D'après les études en psychiatrie et en toxicologie, cette consommation de stupéfiants concentrée dans le temps associée aux grandes quantités de café et au manque d'alcool provoque une irritabilité des comportements. "Le changement de substance du jour au lendemain dans un contexte de physiologie perturbée provoque un grand énervement, notamment chez les plus jeunes", ajoute le professeur Berrada.

 

"L'interdiction des drogues ne vaut que par analogie"

 

Le constat est partagé en Algérie, où un fonctionnaire de l’Office national de lutte contre les drogues et la toxicomanie confie : "Les soirées du ramadan donnent lieu à une consommation de drogue plus intense que d’habitude." Les drogues sont pourtant elles aussi interdites. Le Conseil français du culte musulman (CFCM) est catégorique sur le sujet : "les drogues sont complètement prohibée. Il n'y a donc aucune raison qu'il y ait hausse de la consommation."

 

"L’interdiction de l’alcool est coranique et très sévèrement condamnée. En revanche, l’interdiction des drogues ne vaut que par analogie : elles font les même effets que l’alcool et sont mauvaises pour l’être humain, donc proscrites", explique Fateh Kimouche, responsable du blog musulman Al-Kanz.org.

 

Mais c’est sans doute cette ambiguïté d’une interdiction non explicite qui pousse à la substitution de l’alcool par du haschisch. "Il n’y a pas de verset clair sur le sujet", constate Soumia Berrada.

 

D’après Fateh Kimouche le phénomène ne peut en revanche pas être observé en France. Aucune étude ne permet en effet de l’étudier. Néanmoins, selon le docteur Salim Mehallel, psychiatre à l’hôpital Avicenne (ex-hôpital franco-musulman de Bobigny),

 

"chez les anciens de la première génération d’immigrés, il y a effectivement une surconsommation de cannabis pendant le ramadan. Mais cela n’est pas transposable pour les plus jeunes. C’est un rapport culturel au haschisch qui est propre au Maghreb."

 

D'après son collègue en ethnopsychiatrie, le docteur Abbal, "il y a même quelque chose de mystique dans la culture du haschisch là-bas."

 

Le tabou de l'addiction commence à se lever

 

Le phénomène reste pourtant nié par les autorités sanitaires.
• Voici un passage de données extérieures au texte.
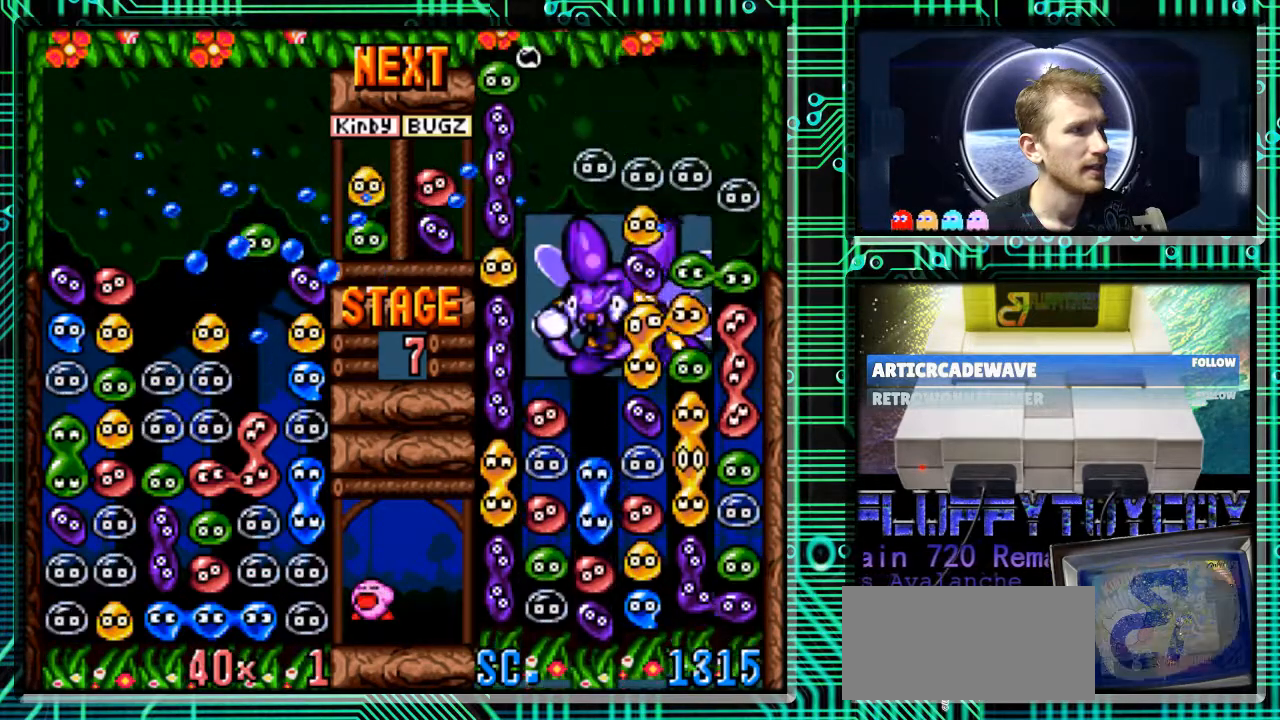
{"buttons": [], "events": []}
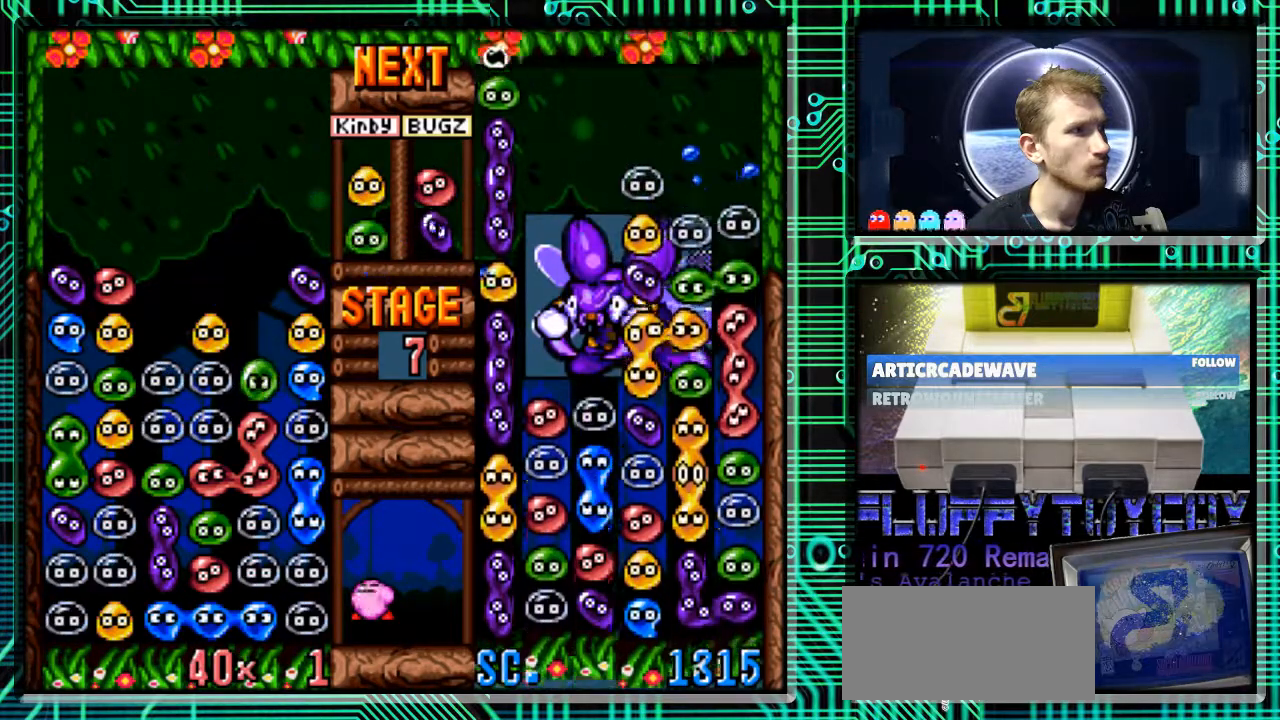
{"buttons": [], "events": []}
Aux ministères de la Santé algérien et marocain, c’est silence radio. "Il n’y a pas de politique de santé spécifique, car nous ne sommes pas censés consommer de l’alcool tout au long de l’année !", constate Soumia Berrada. Lutter contre les produits de substitution, c’est reconnaître une consommation habituelle. Un tabou qui semble néanmoins se lever progressivement, comme en témoigne l'inauguration récente du service d'addictologie au CHU de Casablanca. La reconnaissance de l'addiction était selon elle inimaginable il n'y a pas si longtemps.

 

Autre phénomène significatif : l’affluence des patients au service d’addictologie à l’approche du ramadan : "de nombreux buveurs pathologiques viennent se préparer à un mois qui sera difficile pour eux. Certains font des réserves en prévision." Mais la substitution ne concerne pas que les malades d’alcoolisme. "La hausse de consommation de drogue est générale, et la population classique s’ajoute aux addictifs", explique le professeur Barrada. "Pendant le mois du ramadan, on interdit le licite. Mais qu’en est-il de l’illicite ?", interroge finalement Fateh Kimouche.